The clinic has successfully litigated hundreds of criminal and education-related cases in the Central Virginia Area. Judges regularly tell our students that their representation is far superior to that of the typical court-appointed attorney. We provide a trauma-informed defense with the primary goal of doing everything within our abilities to ensure our clients reach adulthood without a criminal record or other collateral consequences. In our post-conviction work, the Clinic has successfully gained early release for more than 35 young serious offenders and litigated numerous resentencing cases. The Clinic has also avoided felony convictions for almost all our youthful clients and helped more than thirty unaccompanied children who fled to the US to escape violence and abuse in their home countries. Our most recent work involves a project to provide representation before the Parole Board for individuals initially sentenced to prison for crimes they committed as youths. Clinic students have earned seven releases through this work. We are now pursuing presidential commutations for four nonviolent marijuana offenders convicted as young people. 

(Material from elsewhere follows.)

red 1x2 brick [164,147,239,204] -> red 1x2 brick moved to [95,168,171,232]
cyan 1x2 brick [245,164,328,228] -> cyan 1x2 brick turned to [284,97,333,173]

Overall Clinic Learning Objectives 

  1. To provide an experiential opportunity for law students to improve their practical skills while integrating their knowledge of substantive law and legal analysis. 
  2. The goal is to help students develop skills that can be applied to all legal practices, such as interviewing, counseling, strategic thinking, problem-solving, legal research, fact-gathering, cross-cultural lawyering, and negotiating.  
  3. To help students master the procedures of the Juvenile and Domestic Relations Court, Circuit Court, school boards, the Office of the Pardon Attorney for the President of the United States, and the Virginia Parole Board.    
  4. To encourage students to reflect on the nature of their styles of practice and the roles they assume as practitioners, to enable them to take responsibility for their learning.  
  5. To help students understand the breadth of information in educational and mental health records, how to access that information, and how to harness it to understand your clients and advance their cases.   
  6. To deepen students’ understanding of the importance of developing sound strategies for establishing rapport with clients, communicating effectively, obtaining concrete, detailed, and relevant information, and listening actively.  
  7. To develop students’ understanding of the significant systems that intersect with the criminal legal system.     
  8. To help students develop an appreciation for the responsibilities of both prosecutors and defense attorneys concerning discovery and investigation, and to prepare them to properly inform their clients about the collateral consequences of juvenile adjudications.  
  9. This is to help students understand the roles everyone plays in juvenile court and how we can all collaborate to ensure the best outcomes for our clients.    
  10. To help students learn the foundational underpinnings of excellence in client representation and case development, and experience the integration of their prior traditional coursework and skills training.   
  11. To teach students to proactively and responsibly manage their case files and practice inputting case data into electronic case systems.  
  12. This course is designed to help students become more comfortable negotiating with prosecutors, preparing witnesses for trial, conducting direct and cross-examinations, developing a case theme, creating and arguing motions, preparing opening and closing statements, and developing sentencing arguments. 
  13. To integrate consideration of ethical responsibilities in all aspects of practice and encourage students to demonstrate ethical, professional, and responsible behavior.  
  14. To discuss systemic injustices and how they impact the clients we serve and allow students to confront these issues when appropriate.   
  15. To assist students in identifying and reflecting on value systems and how they impact decision-making.  
  16. To assist students in developing their professional identity and reputation.